It's the time of the month for a drink

Many women who like a drink notice that their ability to handle alcohol varies through the month, but the evidence for this has always been largely anecdotal.

Now researchers from the Netherlands have brought together a body of evidence that suggests these social observations are based in biological fact.

Women may indeed be less able to handle the effects of alcohol in the four days leading up to menstruation than at other times. They may also need more alcohol than usual to experience its pleasurable effects in the middle of their menstrual cycle.

In a review of research on women and alcohol, the Netherlands Research Group on Addictive Behaviours found that levels of alcohol in the blood appear highest in the pre-menstrual phase, usually defined as the four days before the onset of menstruation, and that blood alcohol levels are particularly high immediately before the onset of the menstrual flow.

At this time, it appears, a woman's body is least able to eliminate alcohol.

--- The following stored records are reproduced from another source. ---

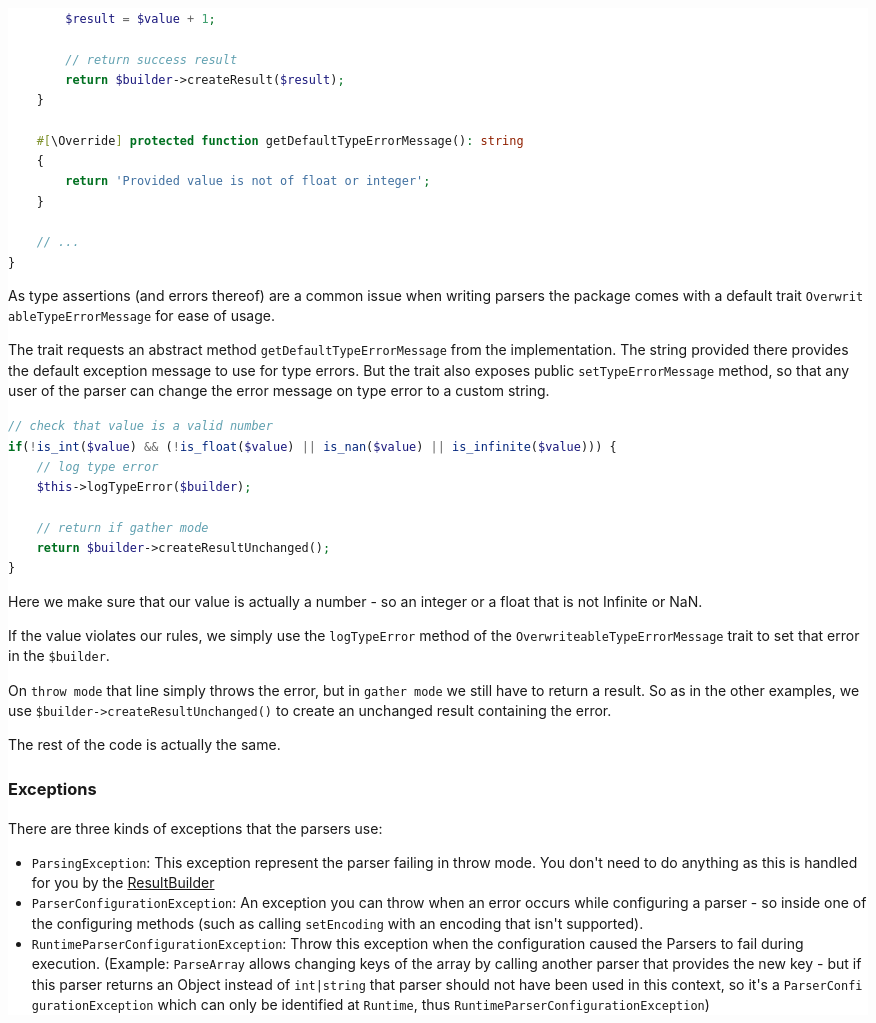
 ```php
        $result = $value + 1;

        // return success result
        return $builder->createResult($result);
    }

    #[\Override] protected function getDefaultTypeErrorMessage(): string
    {
        return 'Provided value is not of float or integer';
    }

    // ...
}
```

As type assertions (and errors thereof) are a common issue when writing parsers the package comes with a default trait `OverwritableTypeErrorMessage` for ease of usage.

The trait requests an abstract method `getDefaultTypeErrorMessage` from the implementation. The string provided there provides the default exception message to use for type errors. But the trait also exposes public `setTypeErrorMessage` method, so that any user of the parser can change the error message on type error to a custom string.

```php
// check that value is a valid number
if(!is_int($value) && (!is_float($value) || is_nan($value) || is_infinite($value))) {
    // log type error
    $this->logTypeError($builder);

    // return if gather mode
    return $builder->createResultUnchanged();
}
```

Here we make sure that our value is actually a number - so an integer or a float that is not Infinite or NaN.

If the value violates our rules, we simply use the `logTypeError` method of the `OverwriteableTypeErrorMessage` trait to set that error in the `$builder`.

On `throw mode` that line simply throws the error, but in `gather mode` we still have to return a result. So as in the other examples, we use `$builder->createResultUnchanged()` to create an unchanged result containing the error.

The rest of the code is actually the same.

### Exceptions

There are three kinds of exceptions that the parsers use:

- `ParsingException`: This exception represent the parser failing in throw mode. You don't need to do anything as this is handled for you by the [ResultBuilder](./result-builder.md)
- `ParserConfigurationException`: An exception you can throw when an error occurs while configuring a parser - so inside one of the configuring methods (such as calling `setEncoding` with an encoding that isn't supported).
- `RuntimeParserConfigurationException`: Throw this exception when the configuration caused the Parsers to fail during execution. (Example: `ParseArray` allows changing keys of the array by calling another parser that provides the new key - but if this parser returns an Object instead of `int|string` that parser should not have been used in this context, so it's a `ParserConfigurationException` which can only be identified at `Runtime`, thus `RuntimeParserConfigurationException`)
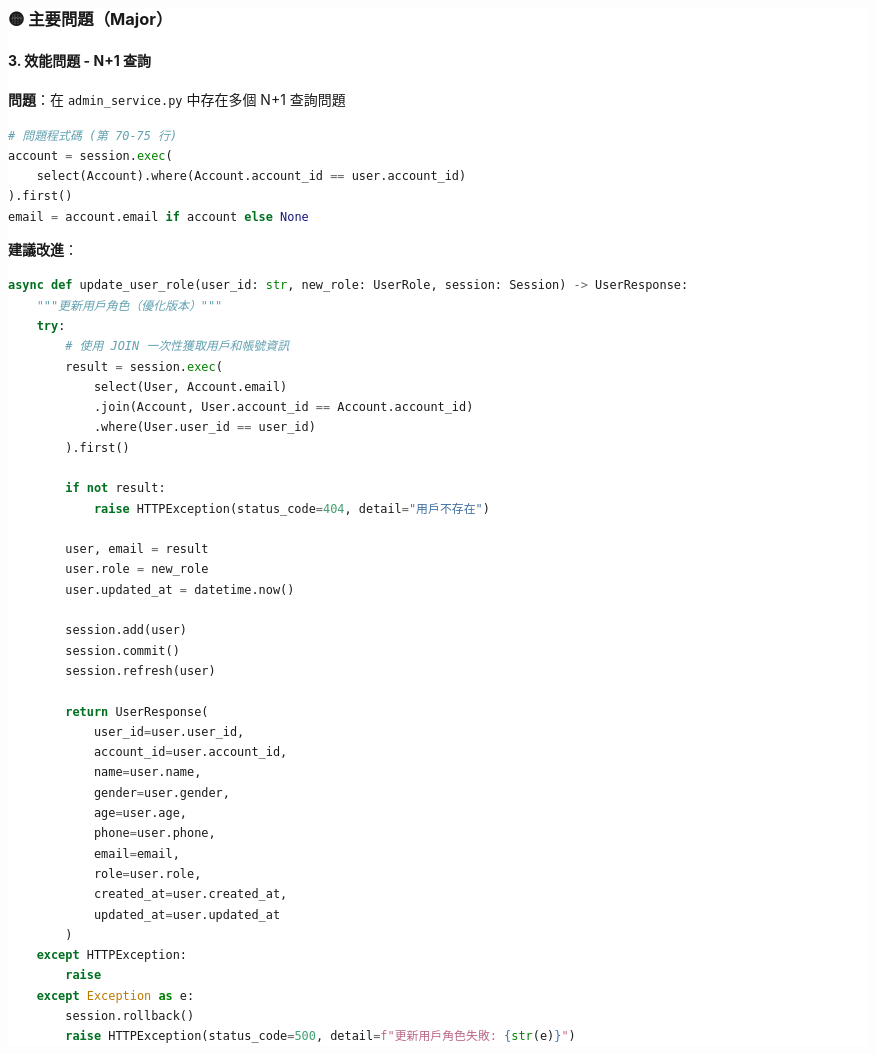 ### 🟡 **主要問題（Major）**

#### 3. 效能問題 - N+1 查詢
**問題**：在 `admin_service.py` 中存在多個 N+1 查詢問題

```python
# 問題程式碼 (第 70-75 行)
account = session.exec(
    select(Account).where(Account.account_id == user.account_id)
).first()
email = account.email if account else None
```

**建議改進**：
```python
async def update_user_role(user_id: str, new_role: UserRole, session: Session) -> UserResponse:
    """更新用戶角色（優化版本）"""
    try:
        # 使用 JOIN 一次性獲取用戶和帳號資訊
        result = session.exec(
            select(User, Account.email)
            .join(Account, User.account_id == Account.account_id)
            .where(User.user_id == user_id)
        ).first()
        
        if not result:
            raise HTTPException(status_code=404, detail="用戶不存在")
        
        user, email = result
        user.role = new_role
        user.updated_at = datetime.now()
        
        session.add(user)
        session.commit()
        session.refresh(user)
        
        return UserResponse(
            user_id=user.user_id,
            account_id=user.account_id,
            name=user.name,
            gender=user.gender,
            age=user.age,
            phone=user.phone,
            email=email,
            role=user.role,
            created_at=user.created_at,
            updated_at=user.updated_at
        )
    except HTTPException:
        raise
    except Exception as e:
        session.rollback()
        raise HTTPException(status_code=500, detail=f"更新用戶角色失敗: {str(e)}")
```
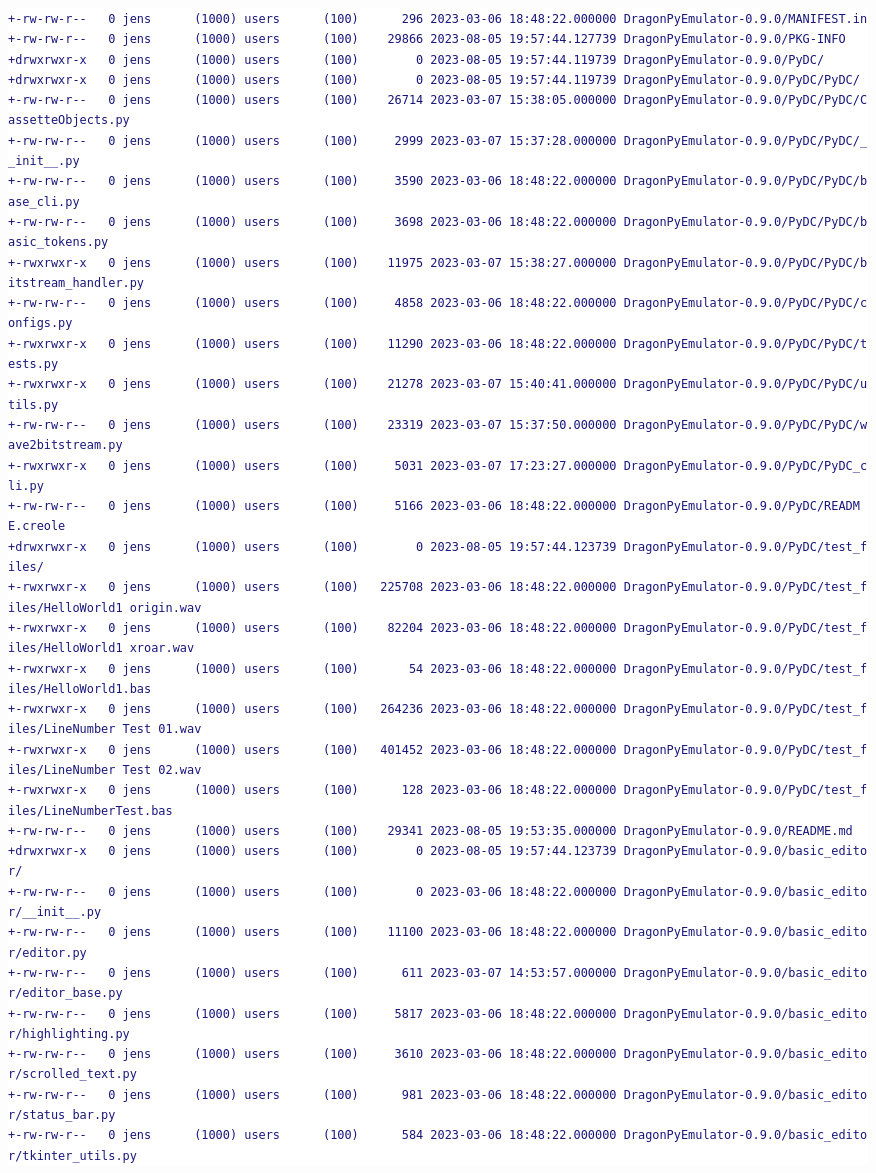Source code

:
 ```diff
+-rw-rw-r--   0 jens      (1000) users      (100)      296 2023-03-06 18:48:22.000000 DragonPyEmulator-0.9.0/MANIFEST.in
+-rw-rw-r--   0 jens      (1000) users      (100)    29866 2023-08-05 19:57:44.127739 DragonPyEmulator-0.9.0/PKG-INFO
+drwxrwxr-x   0 jens      (1000) users      (100)        0 2023-08-05 19:57:44.119739 DragonPyEmulator-0.9.0/PyDC/
+drwxrwxr-x   0 jens      (1000) users      (100)        0 2023-08-05 19:57:44.119739 DragonPyEmulator-0.9.0/PyDC/PyDC/
+-rw-rw-r--   0 jens      (1000) users      (100)    26714 2023-03-07 15:38:05.000000 DragonPyEmulator-0.9.0/PyDC/PyDC/CassetteObjects.py
+-rw-rw-r--   0 jens      (1000) users      (100)     2999 2023-03-07 15:37:28.000000 DragonPyEmulator-0.9.0/PyDC/PyDC/__init__.py
+-rw-rw-r--   0 jens      (1000) users      (100)     3590 2023-03-06 18:48:22.000000 DragonPyEmulator-0.9.0/PyDC/PyDC/base_cli.py
+-rw-rw-r--   0 jens      (1000) users      (100)     3698 2023-03-06 18:48:22.000000 DragonPyEmulator-0.9.0/PyDC/PyDC/basic_tokens.py
+-rwxrwxr-x   0 jens      (1000) users      (100)    11975 2023-03-07 15:38:27.000000 DragonPyEmulator-0.9.0/PyDC/PyDC/bitstream_handler.py
+-rw-rw-r--   0 jens      (1000) users      (100)     4858 2023-03-06 18:48:22.000000 DragonPyEmulator-0.9.0/PyDC/PyDC/configs.py
+-rwxrwxr-x   0 jens      (1000) users      (100)    11290 2023-03-06 18:48:22.000000 DragonPyEmulator-0.9.0/PyDC/PyDC/tests.py
+-rwxrwxr-x   0 jens      (1000) users      (100)    21278 2023-03-07 15:40:41.000000 DragonPyEmulator-0.9.0/PyDC/PyDC/utils.py
+-rw-rw-r--   0 jens      (1000) users      (100)    23319 2023-03-07 15:37:50.000000 DragonPyEmulator-0.9.0/PyDC/PyDC/wave2bitstream.py
+-rwxrwxr-x   0 jens      (1000) users      (100)     5031 2023-03-07 17:23:27.000000 DragonPyEmulator-0.9.0/PyDC/PyDC_cli.py
+-rw-rw-r--   0 jens      (1000) users      (100)     5166 2023-03-06 18:48:22.000000 DragonPyEmulator-0.9.0/PyDC/README.creole
+drwxrwxr-x   0 jens      (1000) users      (100)        0 2023-08-05 19:57:44.123739 DragonPyEmulator-0.9.0/PyDC/test_files/
+-rwxrwxr-x   0 jens      (1000) users      (100)   225708 2023-03-06 18:48:22.000000 DragonPyEmulator-0.9.0/PyDC/test_files/HelloWorld1 origin.wav
+-rwxrwxr-x   0 jens      (1000) users      (100)    82204 2023-03-06 18:48:22.000000 DragonPyEmulator-0.9.0/PyDC/test_files/HelloWorld1 xroar.wav
+-rwxrwxr-x   0 jens      (1000) users      (100)       54 2023-03-06 18:48:22.000000 DragonPyEmulator-0.9.0/PyDC/test_files/HelloWorld1.bas
+-rwxrwxr-x   0 jens      (1000) users      (100)   264236 2023-03-06 18:48:22.000000 DragonPyEmulator-0.9.0/PyDC/test_files/LineNumber Test 01.wav
+-rwxrwxr-x   0 jens      (1000) users      (100)   401452 2023-03-06 18:48:22.000000 DragonPyEmulator-0.9.0/PyDC/test_files/LineNumber Test 02.wav
+-rwxrwxr-x   0 jens      (1000) users      (100)      128 2023-03-06 18:48:22.000000 DragonPyEmulator-0.9.0/PyDC/test_files/LineNumberTest.bas
+-rw-rw-r--   0 jens      (1000) users      (100)    29341 2023-08-05 19:53:35.000000 DragonPyEmulator-0.9.0/README.md
+drwxrwxr-x   0 jens      (1000) users      (100)        0 2023-08-05 19:57:44.123739 DragonPyEmulator-0.9.0/basic_editor/
+-rw-rw-r--   0 jens      (1000) users      (100)        0 2023-03-06 18:48:22.000000 DragonPyEmulator-0.9.0/basic_editor/__init__.py
+-rw-rw-r--   0 jens      (1000) users      (100)    11100 2023-03-06 18:48:22.000000 DragonPyEmulator-0.9.0/basic_editor/editor.py
+-rw-rw-r--   0 jens      (1000) users      (100)      611 2023-03-07 14:53:57.000000 DragonPyEmulator-0.9.0/basic_editor/editor_base.py
+-rw-rw-r--   0 jens      (1000) users      (100)     5817 2023-03-06 18:48:22.000000 DragonPyEmulator-0.9.0/basic_editor/highlighting.py
+-rw-rw-r--   0 jens      (1000) users      (100)     3610 2023-03-06 18:48:22.000000 DragonPyEmulator-0.9.0/basic_editor/scrolled_text.py
+-rw-rw-r--   0 jens      (1000) users      (100)      981 2023-03-06 18:48:22.000000 DragonPyEmulator-0.9.0/basic_editor/status_bar.py
+-rw-rw-r--   0 jens      (1000) users      (100)      584 2023-03-06 18:48:22.000000 DragonPyEmulator-0.9.0/basic_editor/tkinter_utils.py
```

It gradually recovers this ability, reaching a peak between 12 and five days before the onset of the next period.

The research also suggests that women drink most heavily in this 12-to- five-day gap. It may be that women need to drink more at this time to obtain the same effect.

The idea that women's hormones may influence the way their bodies dispose of alcohol should come as no surprise; in pregnancy the body's ability to eliminate drugs, including alcohol, is reduced.

The hormonal cycle is known to change the way other drugs affect women's bodies. The blood alcohol levels of women on many psychiatric drugs are much higher than those of men taking the same dose - with weight differences taken into account.

Women also appear to eliminate from their bodies sedative drugs such as Valium more slowly than men. A standard dose of Valium can produce in some women a relatively intoxicated state during the time of menstrual flow.

All this points to the impact of alcohol being more unpredictable for women than it is for men - as well as having all sorts of fascinating implications for women. Could it, for example, influence legal defences in drink-driving cases?

Probably not, but who knows? What we do know is that alcohol in large quantities almost certainly affects the menstrual cycle; alcoholic women are frequently also infertile.

The writer is a consultant psychiatrist.